Still, Brady is aware of the limitations of chest x-ray, including its lower sensitivity compared with both RT-PCR and CT.
"CXR may be normal in the early stages postonset of symptoms or in asymptomatic patients," she said. "CXR findings peak quite late at 10 to 13 days after symptom onset, compared with CT at 6 to 13 days."
One challenge, though, is the lack of scientific evidence at present about the specificity of so-called "COVID-19 typical" lung findings, according to Brady. The typical findings on chest x-ray described for COVID-19 pneumonia in patients with high pretest probability of the disease include bilateral peripheral opacities (ground glass, consolidation, or a combination of both), with the lower zone being predominant, she indicated.
In addition, there is much overlap between the chest x-ray findings of COVID-19 pneumonia and other pulmonary processes -- both infectious (influenza and community-acquired pneumonias) and noninfectious (organizing pneumonia), she explained.
Complementary with CT
Meanwhile, x-ray and CT can complement each other in diagnosing COVID-19, according to a letter published June 15 in the American Journal of Roentgenology by Dr. Nicola Flor of Luigi Sacco University Hospital in Milan and colleagues.
"In our opinion, detailed descriptions of the CT findings of lung damage caused by COVID-19 may facilitate the interpretation of chest radiographs obtained in the same setting," Flor and colleagues wrote.
They further noted that only a few available studies are focused on the role of chest x-ray in the COVID-19 pandemic.
Flor indicated that chest x-ray findings, in combination with clinical findings and lung ultrasound, can help clinicians make a COVID-19 diagnosis in the ER while waiting for RT-PCR test results. She highlighted the advantages of x-ray versus chest CT -- lower costs, lower radiation dose, and lower risk of contamination for nurses and technicians, in particular in settings with a high prevalence of disease.
"But CXR is less sensitive than chest CT. Thus, CT could be useful in suspected patients with negative CXR, in particular in low prevalence settings," Flor said in an email.

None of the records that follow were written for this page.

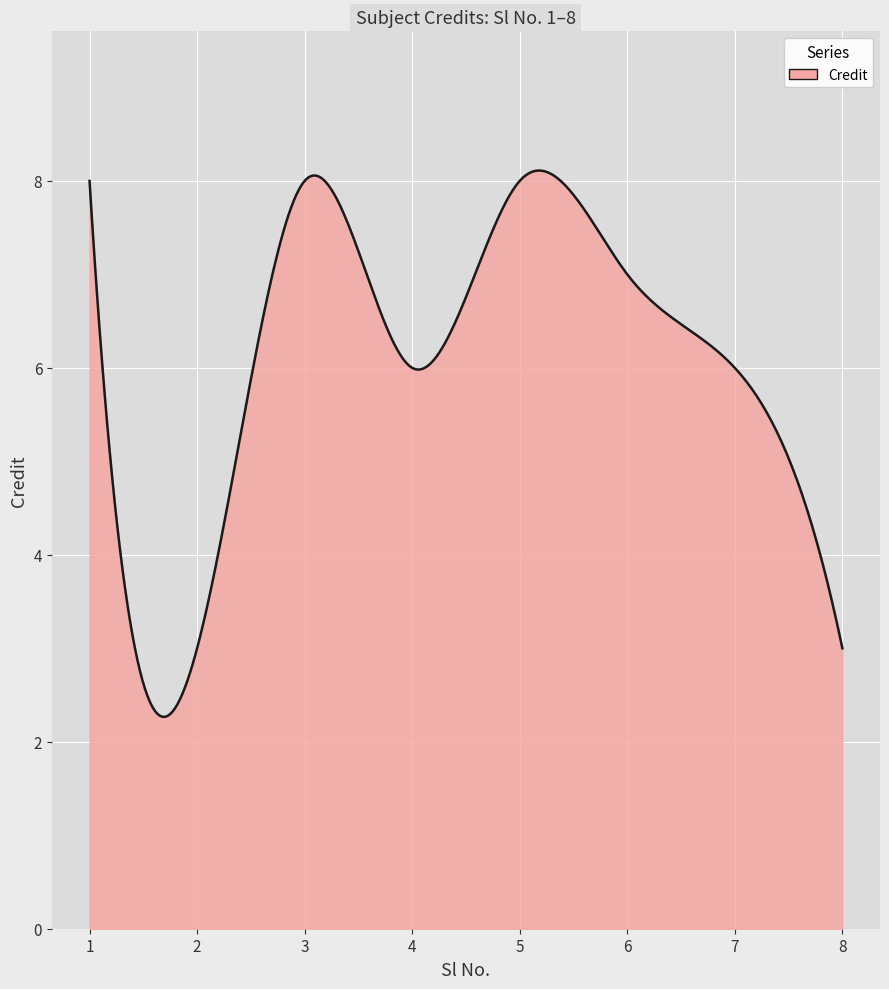

What is the greatest value displayed?

8.1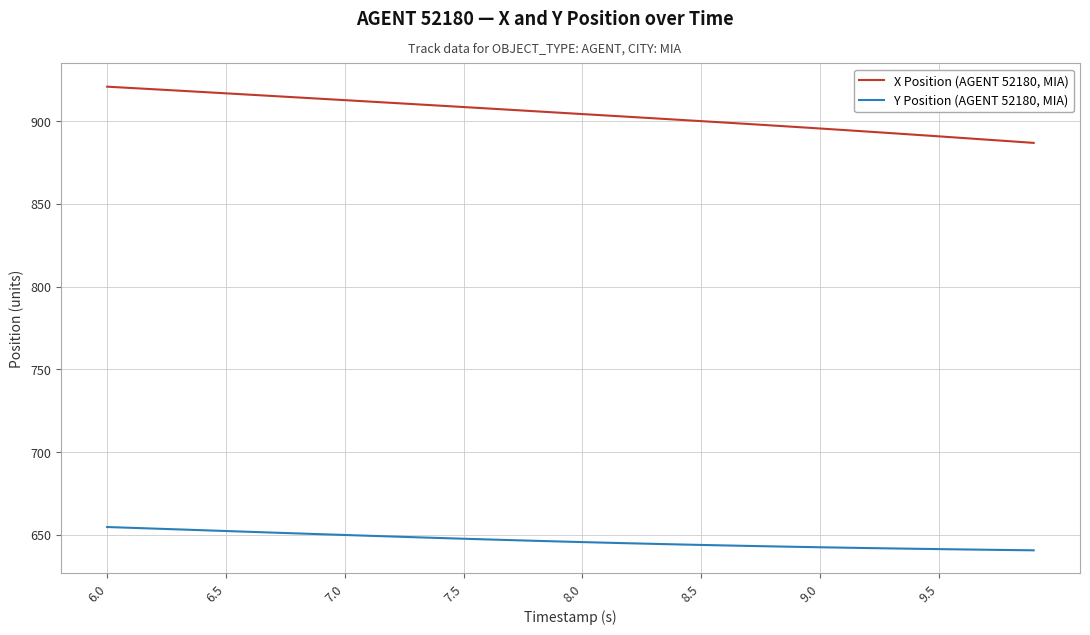

What is the smallest value displayed?

640.6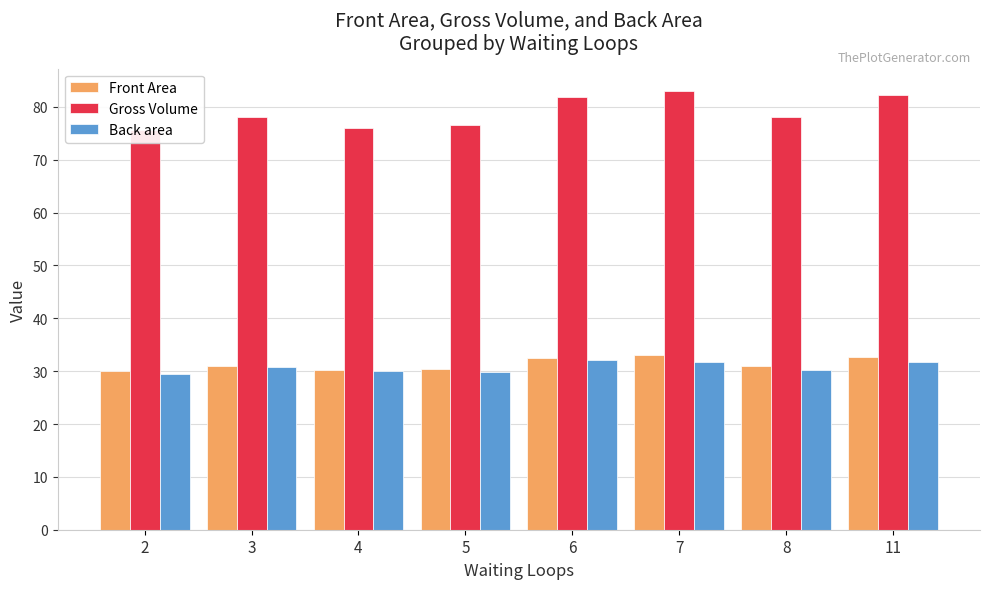

Does the chart contain any negative values?

No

Flor emphasized imaging's diagnostic role in addressing the pandemic, even with growing availability of RT-PCR testing.
"The diagnosis of pneumonia COVID-19 should result from a combination of clinical, laboratory, and imaging findings," Flor stated. "Even if there is a lack of data about RT-PCR accuracy, we know that its sensitivity isn't 100%, and thus there is the possibility of false-negative RT-PCR results. We have seen some cases of clear discrepancy between positive clinical and radiologic findings and negative consecutive RT-PCR."